The immediate questions relate to (a) what the top job(s) should look like and (b) what should the appointment process be.
First, what should the House’s top official post look like? Should the Head of Service – the official where, to quote Sir Robert Rogers, ‘the buck must stop’ – combine the ‘Clerk’ and ‘Chief Executive’ roles? If so, in what ways and what should that mean for the skill set required for the post-holder? Should the Head be (as in the past) the ‘Chief Clerk’, the head of the procedural side, with perhaps a ‘chief Executive’-type deputy? Or should there be a ‘Chief Executive’ (designated ‘Clerk of the House’ formally for statutory and ceremonial purposes) with the requisite managerial and administrative expertise, to whom the ‘Chief Clerk’, the head of the proceduralist services, reports as one of the House’s senior departmental bosses?
Second, should there be a formal recruitment process, to apply to all future such appointments, involving one or more of, say, the Speaker, HC Commission members and other internal, external or lay members? Should there also be, as has been suggested, some form of pre-appointment, confirmation hearing before a select committee? Though a Crown appointment, need there be any role at all for the Prime Minister/Downing Street, or could the House deal directly with the Monarch in such important matters?
Third, what lessons can be learned from other similar ‘Westminster Model’ parliaments with experience of varying models of Clerk/Chief Executive post(s), such as Holyrood or Commonwealth parliaments, such as those in Canada? Would a model of a non-clerkly chief executive have led to a different culture in the House, and different outcomes in recent scandals like the 2009 expenses affair? Could it be a more effective model for future challenges, such as the proposed major, disruptive refurbishment of the Palace of Westminster?
Wider questions remain about the governance of the House. It seems to suffer the perfect storm of both being under-managed, in terms of expertise at the most senior levels, and being over-managed, in terms of the byzantine complexity of committees set up over time to run, supervise or audit the House’s operation (again, see my 2013 post), the ‘fruits’ of many previous governance reviews etc..

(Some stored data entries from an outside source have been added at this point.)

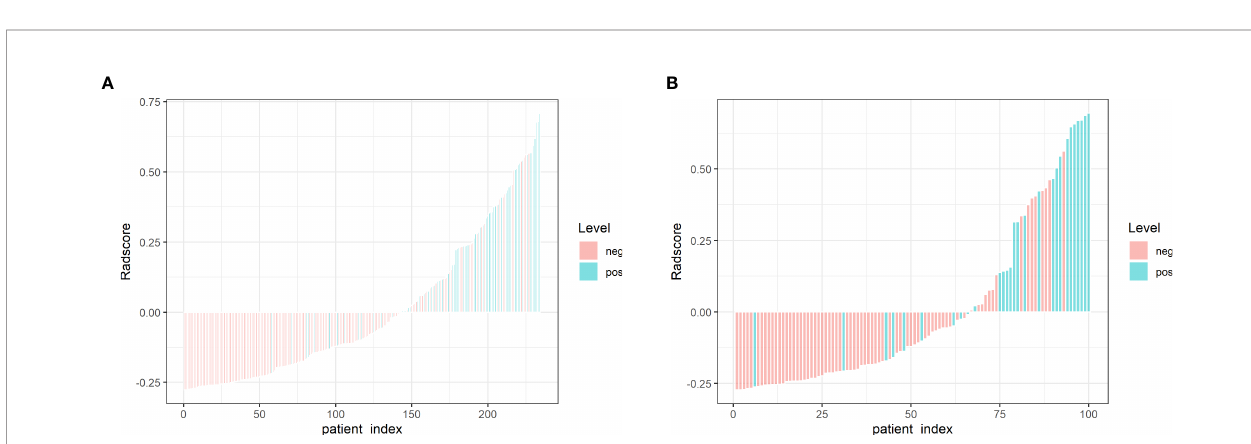
FIGURE 4 | Bar charts of Radscore for each patient in the training cohort (A) and testing cohort (B) . The X-axis represents each patient, each bar represents one patient. Pink bars indicate the Radscore for patients without LVI, while light blue bars indicate the Radscore for patients with LVI. Pink bars above zero-line or light blue bars below the zero-line mean misclassi fi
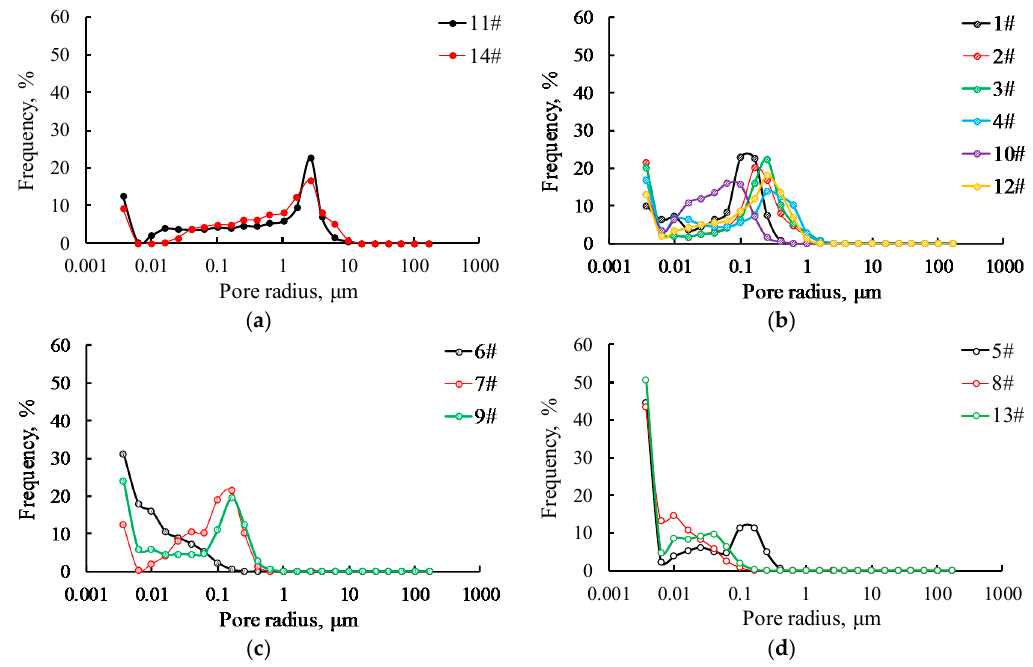
Figure 5. PCMI-derived PSD of four types of tight sandstones. ( a ) type α ; ( b ) type β ; ( c ) type γ ; ( d ) type δ .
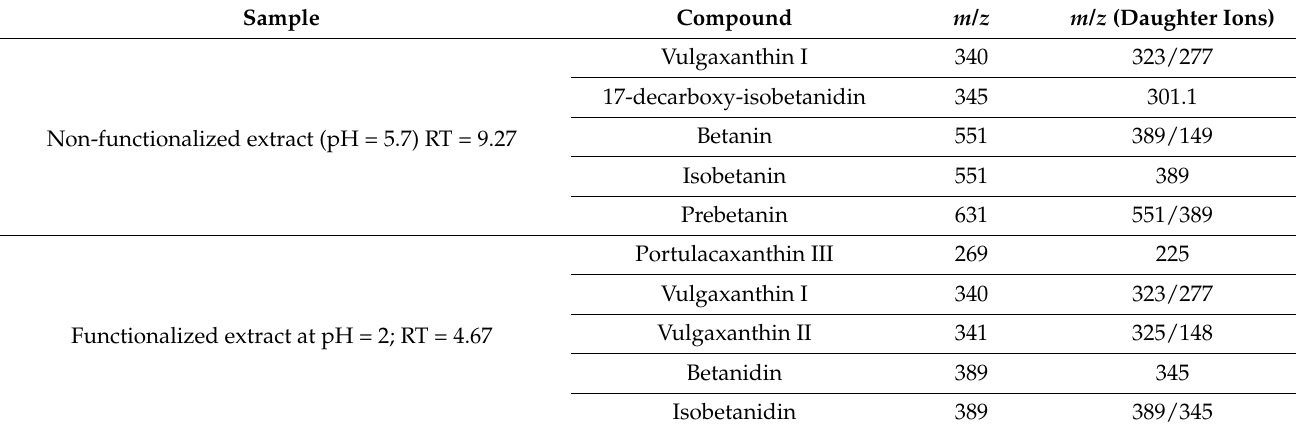
Table 3. The mass spectral data of betalains from peels of red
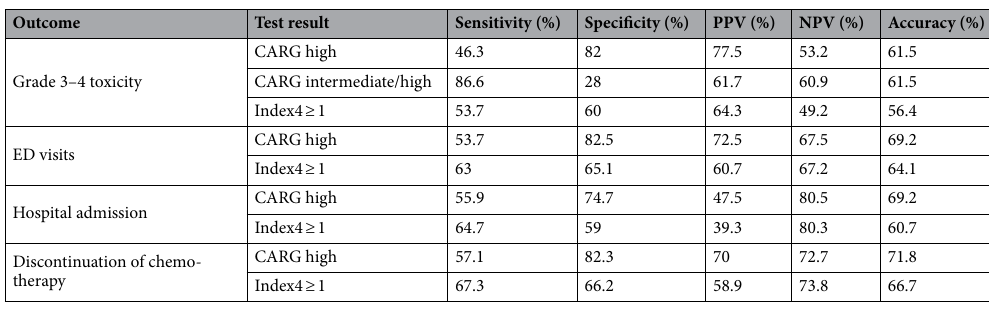
Table 7. Sensitivities, specificities, positive predictive values (PPV), negative predictive values (NPV) and accuracy for prediction of adverse chemotherapy outcomes of the CARG and Index4 tools. ED Emergency Department.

Running a parliament is a unique function, involving not just the obviously ‘procedural/parliamentary’ (chamber and committee business etc.) and the obviously ‘institutional’ (security, catering etc.), but the huge area between these two extremes, the interface between the ‘parliamentary’ and the ‘institutional’. It is here that the most complex and sensitive issues can arise, as the 2009 expenses scandal – and the long-standing culture that enabled it to develop – explosively demonstrated.
Add to that, the powerful hold the Executive has, not just over the parliamentary calendar and business of the House, and thereby the scope for initiating procedural reform, but its over-mighty influence over the more institutional and quasi-institutional aspects of the House’s operation. Too often – the current crisis is just the latest example – many Members, the media and academics look first to Ministers, especially the Leader of the House or the Prime Minister, to ‘deal with’ House issues. Look where that got us in 2009.
If there is to be yet another ‘governance review’ it needs, for once, to be, not just truly independent, but also truly comprehensive, taking full account of the parliamentary, institutional and ‘interface’ aspects of the House. And it would be good for our democracy if it was to be conducted in an open and transparent manner, with the engagement of the public, who are, after all, what our representative, parliamentary democracy is supposed to be about.
Barry K Winetrobe has taught constitutional law and government for many years, and has written many articles and book chapters, and given evidence to parliamentary and other committees, on Scottish/UK constitutional developments.